Jay-Z scored another first as his 4:44 Tour came in at 25 with a $45 million take from 30 shows while The Carters' On The Run II Tour came in at No. 3, taking in $254 million from 48 dates. That's the first time ever that a single artist appeared in a year's top 25 tours twice.
"Because of the ways tickets are priced and distributed," said Live Nation Senior VP Touring Omar Al-Joulani, "a lot of veteran artists are seeing some of the highest grosses of their careers."
One key is the science of analytics and how digital data has informed what cities artists decide to perform in, what top prices can be charged for seats, and even low-priced ticket sales for some appearances. Instead of looking for fast sell-outs, this marketing science is described as a "steady as she goes" approach.
"Streaming music and video is driving all demand right now," said Marc Geiger, head of music at William Morris Endeavor. He's had a front-row seat for the digital revolution, which has come a long way since he co-founded Lollapalooza and the web-based ARTISTdirect. "Anyone can listen to anything at any time, anywhere, and that has allowed more fans to have relationships with artists," he said.

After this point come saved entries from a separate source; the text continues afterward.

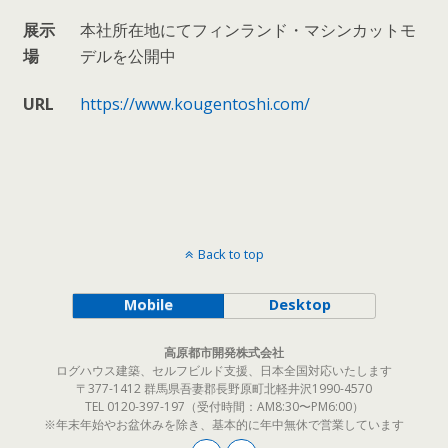
展示
本社所在地にてフィンランド・マシンカットモ
場
デルを公開中
URL
https://www.kougentoshi.com/
Back to top
Mobile
Desktop
高原都市開発株式会社
ログハウス建築、セルフビルド支援、日本全国対応いたします
〒377-1412 群馬県吾妻郡長野原町北軽井沢1990-4570
TEL 0120-397-197（受付時間：AM8:30〜PM6:00）
※年末年始やお盆休みを除き、基本的に年中無休で営業しています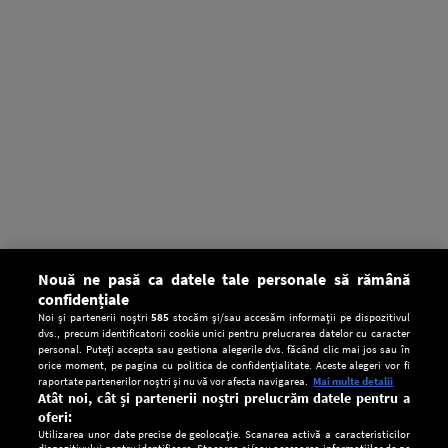
Nouă ne pasă ca datele tale personale să rămână
confidențiale
Noi și partenerii noștri
585
stocăm și/sau accesăm informații pe dispozitivul
dvs., precum identificatorii cookie unici pentru prelucrarea datelor cu caracter
personal. Puteți accepta sau gestiona alegerile dvs. făcând clic mai jos sau în
orice moment, pe pagina cu politica de confidențialitate. Aceste alegeri vor fi
raportate partenerilor noștri și nu vă vor afecta navigarea.
Mai multe detalii
Atât noi, cât și partenerii noștri prelucrăm datele pentru a
oferi:
Utilizarea unor date precise de geolocație. Scanarea activă a caracteristicilor
dispozitivului pentru identificare. Stocarea și/sau accesarea informațiilor de pe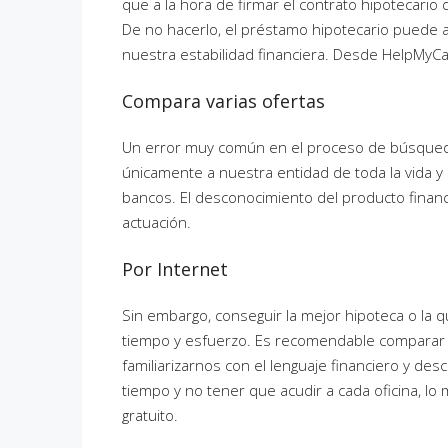
que a la hora de firmar el contrato hipotecar
De no hacerlo, el préstamo hipotecario puede
nuestra estabilidad financiera. Desde HelpMyCa
Compara varias ofertas
Un error muy común en el proceso de búsqueda 
únicamente a nuestra entidad de toda la vida y
bancos. El desconocimiento del producto financ
actuación.
Por Internet
Sin embargo, conseguir la mejor hipoteca o la q
tiempo y esfuerzo. Es recomendable comparar v
familiarizarnos con el lenguaje financiero y de
tiempo y no tener que acudir a cada oficina, lo 
gratuito.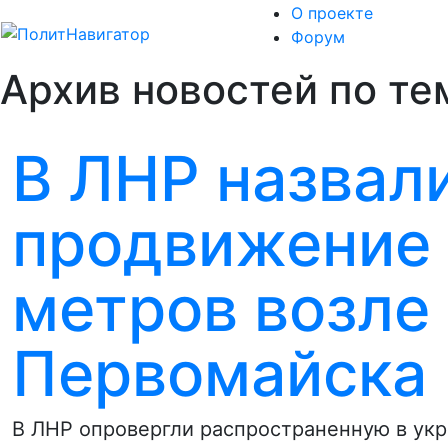
О проекте
Форум
Архив новостей по тем
В ЛНР назвал
продвижение 
метров возле
Первомайска
В ЛНР опровергли распространенную в ук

Billboard details how leaders like AEG and Live Nation, and its Ticketmaster Verified Fan program, don't settle for playing catch-up while digital keeps changing the rules. Festivals and genre-specific events are using the same techniques to give fans a reason to go live in a big way. Looking ahead at 2019, it's clear the online and in-person music experiences can not only coexist, but they help stoke each other's flame.